Thousands of people from across the U.S. marched past the White House on Sunday, February 17, calling on President Barack Obama to reject the Keystone XL oil pipeline and fracking, and take other steps to fight climate change.The record attendance at the rally in Washington, D.C. highlighted the growing movement in the U.S. among ordinary citizens who sense that the point of no return for runaway climate change is fast approaching.
Coming on the heels of President Obama’s State of the Union address, in which he challenged Congress to deal with the issue of climate change, the outpouring of people at the rally was good news indeed. As the president put it, “For the sake of our children and our future, we must do more to combat climate change.”

Parts of the bottom of the Mississippi River appeared during the drought last summer.

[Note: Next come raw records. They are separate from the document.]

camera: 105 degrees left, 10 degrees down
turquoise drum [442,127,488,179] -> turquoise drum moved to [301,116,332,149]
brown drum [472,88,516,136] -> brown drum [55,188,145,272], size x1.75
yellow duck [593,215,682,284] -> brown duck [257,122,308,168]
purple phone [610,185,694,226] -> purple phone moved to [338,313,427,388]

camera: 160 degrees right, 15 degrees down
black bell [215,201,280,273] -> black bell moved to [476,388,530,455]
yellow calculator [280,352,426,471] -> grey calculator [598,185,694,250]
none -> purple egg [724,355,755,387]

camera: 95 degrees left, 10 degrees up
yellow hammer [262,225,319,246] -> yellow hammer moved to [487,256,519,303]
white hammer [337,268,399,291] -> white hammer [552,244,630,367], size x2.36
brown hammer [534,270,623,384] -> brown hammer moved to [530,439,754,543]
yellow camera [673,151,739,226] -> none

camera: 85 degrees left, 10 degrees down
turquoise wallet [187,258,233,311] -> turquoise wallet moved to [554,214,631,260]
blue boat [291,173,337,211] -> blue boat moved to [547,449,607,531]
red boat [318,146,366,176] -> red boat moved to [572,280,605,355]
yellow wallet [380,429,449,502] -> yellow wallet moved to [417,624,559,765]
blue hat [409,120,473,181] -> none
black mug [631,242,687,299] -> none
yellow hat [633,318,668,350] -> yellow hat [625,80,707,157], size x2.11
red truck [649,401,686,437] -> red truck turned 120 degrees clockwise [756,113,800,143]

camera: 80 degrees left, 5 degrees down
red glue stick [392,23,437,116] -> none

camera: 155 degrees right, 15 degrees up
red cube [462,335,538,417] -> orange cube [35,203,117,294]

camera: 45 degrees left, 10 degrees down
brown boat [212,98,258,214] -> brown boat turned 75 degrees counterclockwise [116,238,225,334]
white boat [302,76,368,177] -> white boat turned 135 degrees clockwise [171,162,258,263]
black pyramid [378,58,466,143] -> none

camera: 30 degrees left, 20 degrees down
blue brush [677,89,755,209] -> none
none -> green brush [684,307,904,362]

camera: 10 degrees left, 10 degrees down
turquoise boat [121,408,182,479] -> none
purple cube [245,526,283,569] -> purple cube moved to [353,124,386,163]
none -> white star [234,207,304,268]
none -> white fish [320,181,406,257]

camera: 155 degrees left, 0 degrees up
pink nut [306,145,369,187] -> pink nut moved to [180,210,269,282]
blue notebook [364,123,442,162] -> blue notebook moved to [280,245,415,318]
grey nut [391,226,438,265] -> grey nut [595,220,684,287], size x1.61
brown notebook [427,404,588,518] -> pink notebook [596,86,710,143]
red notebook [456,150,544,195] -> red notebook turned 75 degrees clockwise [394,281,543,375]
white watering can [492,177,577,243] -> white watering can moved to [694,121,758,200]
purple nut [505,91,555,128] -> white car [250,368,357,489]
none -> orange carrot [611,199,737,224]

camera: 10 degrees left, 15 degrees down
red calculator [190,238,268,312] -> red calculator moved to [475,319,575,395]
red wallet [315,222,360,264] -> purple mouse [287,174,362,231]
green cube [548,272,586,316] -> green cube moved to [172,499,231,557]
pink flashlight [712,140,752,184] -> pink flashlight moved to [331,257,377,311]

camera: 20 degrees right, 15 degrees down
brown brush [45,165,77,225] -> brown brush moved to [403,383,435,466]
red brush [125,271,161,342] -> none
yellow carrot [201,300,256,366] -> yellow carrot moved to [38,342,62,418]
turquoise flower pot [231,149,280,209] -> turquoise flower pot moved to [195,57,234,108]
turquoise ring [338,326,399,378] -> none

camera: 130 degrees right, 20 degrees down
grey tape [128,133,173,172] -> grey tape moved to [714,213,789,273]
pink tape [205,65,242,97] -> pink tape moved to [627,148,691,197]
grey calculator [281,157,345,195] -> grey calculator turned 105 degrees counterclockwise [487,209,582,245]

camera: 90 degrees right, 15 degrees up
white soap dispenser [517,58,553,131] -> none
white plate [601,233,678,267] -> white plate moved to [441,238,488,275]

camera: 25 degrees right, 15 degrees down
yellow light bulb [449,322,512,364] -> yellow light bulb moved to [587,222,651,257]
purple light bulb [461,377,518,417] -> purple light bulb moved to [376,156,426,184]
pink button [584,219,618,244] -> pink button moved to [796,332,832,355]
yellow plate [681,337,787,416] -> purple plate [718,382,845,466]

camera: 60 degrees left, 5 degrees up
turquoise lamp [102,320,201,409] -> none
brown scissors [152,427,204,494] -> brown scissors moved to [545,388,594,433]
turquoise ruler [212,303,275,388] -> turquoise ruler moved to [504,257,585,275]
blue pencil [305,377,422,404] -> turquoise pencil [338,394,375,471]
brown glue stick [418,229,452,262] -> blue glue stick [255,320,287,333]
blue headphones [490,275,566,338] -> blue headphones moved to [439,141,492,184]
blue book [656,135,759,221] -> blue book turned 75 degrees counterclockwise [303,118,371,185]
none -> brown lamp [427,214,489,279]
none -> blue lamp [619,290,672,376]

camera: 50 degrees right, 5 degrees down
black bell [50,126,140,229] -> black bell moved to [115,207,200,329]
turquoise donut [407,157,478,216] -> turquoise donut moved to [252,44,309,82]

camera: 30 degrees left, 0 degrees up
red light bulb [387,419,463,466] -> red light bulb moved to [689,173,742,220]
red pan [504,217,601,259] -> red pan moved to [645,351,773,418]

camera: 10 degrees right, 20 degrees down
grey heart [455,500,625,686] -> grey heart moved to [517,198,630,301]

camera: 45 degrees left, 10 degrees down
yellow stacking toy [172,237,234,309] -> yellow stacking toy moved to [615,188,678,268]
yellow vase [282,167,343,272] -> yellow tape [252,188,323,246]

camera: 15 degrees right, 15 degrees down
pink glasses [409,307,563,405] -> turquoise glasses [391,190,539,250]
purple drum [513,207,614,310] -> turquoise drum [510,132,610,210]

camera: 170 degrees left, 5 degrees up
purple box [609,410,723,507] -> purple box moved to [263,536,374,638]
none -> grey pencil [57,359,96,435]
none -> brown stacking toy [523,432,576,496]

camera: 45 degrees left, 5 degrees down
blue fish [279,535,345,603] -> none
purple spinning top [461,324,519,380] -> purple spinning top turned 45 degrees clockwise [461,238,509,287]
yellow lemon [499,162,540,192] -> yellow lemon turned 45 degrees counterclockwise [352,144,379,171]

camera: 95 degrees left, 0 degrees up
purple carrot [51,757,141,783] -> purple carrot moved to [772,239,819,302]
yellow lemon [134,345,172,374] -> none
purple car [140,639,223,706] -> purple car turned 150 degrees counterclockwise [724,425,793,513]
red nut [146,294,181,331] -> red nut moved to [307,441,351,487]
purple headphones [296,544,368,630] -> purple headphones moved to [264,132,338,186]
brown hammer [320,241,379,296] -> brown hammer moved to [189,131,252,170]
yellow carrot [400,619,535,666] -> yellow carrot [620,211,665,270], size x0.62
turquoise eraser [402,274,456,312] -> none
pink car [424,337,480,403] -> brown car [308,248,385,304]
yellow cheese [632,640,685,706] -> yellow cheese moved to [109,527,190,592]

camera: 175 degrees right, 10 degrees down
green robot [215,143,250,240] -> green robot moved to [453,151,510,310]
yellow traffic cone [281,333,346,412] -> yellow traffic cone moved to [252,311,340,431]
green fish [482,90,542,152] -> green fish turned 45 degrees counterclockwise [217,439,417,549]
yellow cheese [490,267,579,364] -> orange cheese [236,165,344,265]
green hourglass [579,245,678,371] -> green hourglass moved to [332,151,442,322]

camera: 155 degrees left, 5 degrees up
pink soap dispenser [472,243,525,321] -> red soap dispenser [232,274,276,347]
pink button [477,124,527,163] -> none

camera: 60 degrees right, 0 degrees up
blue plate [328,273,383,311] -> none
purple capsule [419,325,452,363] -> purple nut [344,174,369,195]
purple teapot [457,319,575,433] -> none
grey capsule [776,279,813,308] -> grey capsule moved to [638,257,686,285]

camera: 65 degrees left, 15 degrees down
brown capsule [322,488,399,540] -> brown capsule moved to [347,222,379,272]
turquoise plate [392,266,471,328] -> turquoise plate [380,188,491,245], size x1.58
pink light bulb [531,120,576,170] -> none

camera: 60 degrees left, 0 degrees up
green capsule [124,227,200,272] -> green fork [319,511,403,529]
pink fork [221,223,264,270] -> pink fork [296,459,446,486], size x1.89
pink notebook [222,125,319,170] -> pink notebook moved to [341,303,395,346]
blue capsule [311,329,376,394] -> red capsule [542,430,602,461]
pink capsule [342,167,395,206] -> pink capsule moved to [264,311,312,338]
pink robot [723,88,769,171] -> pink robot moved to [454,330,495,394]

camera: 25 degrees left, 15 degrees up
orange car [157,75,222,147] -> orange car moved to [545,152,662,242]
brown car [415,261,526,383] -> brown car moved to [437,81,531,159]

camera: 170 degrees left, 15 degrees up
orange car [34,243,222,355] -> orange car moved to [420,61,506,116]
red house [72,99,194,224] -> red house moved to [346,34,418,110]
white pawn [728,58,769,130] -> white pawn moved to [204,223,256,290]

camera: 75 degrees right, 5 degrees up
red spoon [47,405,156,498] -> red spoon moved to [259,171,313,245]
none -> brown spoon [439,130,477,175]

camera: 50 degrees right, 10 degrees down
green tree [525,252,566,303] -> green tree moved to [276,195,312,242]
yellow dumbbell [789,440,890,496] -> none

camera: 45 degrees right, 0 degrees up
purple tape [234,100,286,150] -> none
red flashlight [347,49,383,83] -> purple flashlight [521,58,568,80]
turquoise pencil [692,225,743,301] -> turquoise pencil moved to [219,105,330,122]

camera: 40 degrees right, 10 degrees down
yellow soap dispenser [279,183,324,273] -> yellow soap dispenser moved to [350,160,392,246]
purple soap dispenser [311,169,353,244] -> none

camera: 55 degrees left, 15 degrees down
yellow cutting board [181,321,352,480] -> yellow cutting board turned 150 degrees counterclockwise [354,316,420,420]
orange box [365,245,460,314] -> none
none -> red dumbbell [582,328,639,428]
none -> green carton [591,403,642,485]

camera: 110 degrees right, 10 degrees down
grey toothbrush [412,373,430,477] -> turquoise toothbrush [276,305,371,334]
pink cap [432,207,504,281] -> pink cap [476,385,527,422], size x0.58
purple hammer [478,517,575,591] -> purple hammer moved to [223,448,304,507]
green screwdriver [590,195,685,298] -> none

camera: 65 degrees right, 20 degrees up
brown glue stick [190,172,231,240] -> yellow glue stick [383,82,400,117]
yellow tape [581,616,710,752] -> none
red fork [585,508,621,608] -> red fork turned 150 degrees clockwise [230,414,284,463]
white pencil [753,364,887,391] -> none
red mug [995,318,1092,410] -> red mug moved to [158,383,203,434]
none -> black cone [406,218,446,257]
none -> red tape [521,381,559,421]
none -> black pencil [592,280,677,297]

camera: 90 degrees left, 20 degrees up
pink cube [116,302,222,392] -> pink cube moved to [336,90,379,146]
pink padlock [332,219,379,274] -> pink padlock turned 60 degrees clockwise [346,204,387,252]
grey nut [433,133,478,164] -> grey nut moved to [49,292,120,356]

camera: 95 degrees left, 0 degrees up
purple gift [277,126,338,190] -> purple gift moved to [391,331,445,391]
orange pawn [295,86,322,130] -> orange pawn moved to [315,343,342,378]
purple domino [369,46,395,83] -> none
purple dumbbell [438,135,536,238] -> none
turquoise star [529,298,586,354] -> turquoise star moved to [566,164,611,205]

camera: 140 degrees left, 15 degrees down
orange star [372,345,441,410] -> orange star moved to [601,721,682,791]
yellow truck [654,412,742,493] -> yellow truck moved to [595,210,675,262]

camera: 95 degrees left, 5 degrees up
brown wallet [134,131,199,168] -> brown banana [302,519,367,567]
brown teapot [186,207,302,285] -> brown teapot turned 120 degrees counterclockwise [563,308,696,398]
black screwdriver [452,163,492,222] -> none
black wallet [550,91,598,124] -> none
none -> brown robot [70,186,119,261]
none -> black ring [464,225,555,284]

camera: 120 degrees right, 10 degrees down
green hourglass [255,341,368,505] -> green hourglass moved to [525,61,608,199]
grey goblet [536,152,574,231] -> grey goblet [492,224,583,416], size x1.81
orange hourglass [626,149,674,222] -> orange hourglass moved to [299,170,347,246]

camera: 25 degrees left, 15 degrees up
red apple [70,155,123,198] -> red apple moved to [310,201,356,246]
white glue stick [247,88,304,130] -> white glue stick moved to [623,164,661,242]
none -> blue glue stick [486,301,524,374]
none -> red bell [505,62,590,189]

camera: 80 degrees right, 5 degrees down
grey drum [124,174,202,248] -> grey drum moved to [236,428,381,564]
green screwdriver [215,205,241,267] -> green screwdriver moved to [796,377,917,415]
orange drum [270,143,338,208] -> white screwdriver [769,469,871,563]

Perhaps anticipating the demands of the thousands who would flock to Washington a few days later, President Obama struck an unusually combative tone in his annual address. If Congress refused to act, the president warned. then he would exercise his executive authority “to reduce pollution, prepare our communities for the consequences of climate change, and speed the transition to more sustainable sources of energy.”
It remains to be seen, of course, whether Obama will remain true to his word. But all signs indicate that he better do so, for our sake. Just one recent example: reports of a thin snowpack in the western mountains suggest that the High Plains, West, and Southwest are likely to experience a third summer of withering drought.
The National Oceanic and Atmospheric Administration’s (NOAA) latest three-month drought projections, which the agency released February 21, promises little relief. Forecasters predict that drought will continue in the Rocky Mountain and Plains states, expand throughout northern and southern California and return to most of Texas, which has suffered a severe drought since 2011.
According to USDA’s Natural Resources Conservation Service National Water and Climate Center, the February streamflow forecast predicts a decline in nearly every state and basin in the West. The winter snow season still has two months left, but “if the remaining season turns out dry, water supply conditions could end up in the 50 to 70 percent of average range.”
Those dry conditions and poor snowpack have also increased the risk that the Mississippi River could drop to levels later this year equal to or worse than last fall’s record dip, once again seriously disrupting barge traffic on the nation’s busiest waterway. According to Time magazine, if conditions do not improve soon, “the stoppage could last for months.”
We are fortunate, thanks to the abundance of water in the Finger Lakes region, not to have this kind of severe drought looming on the horizon. But we will not be unaffected by developments west of the Mississippi. One wonders what kind of national economic disaster it will take to finally force Congress to act on climate change, but perhaps the shutdown of a river that sees $180 billion of goods travel along it each year will do the trick.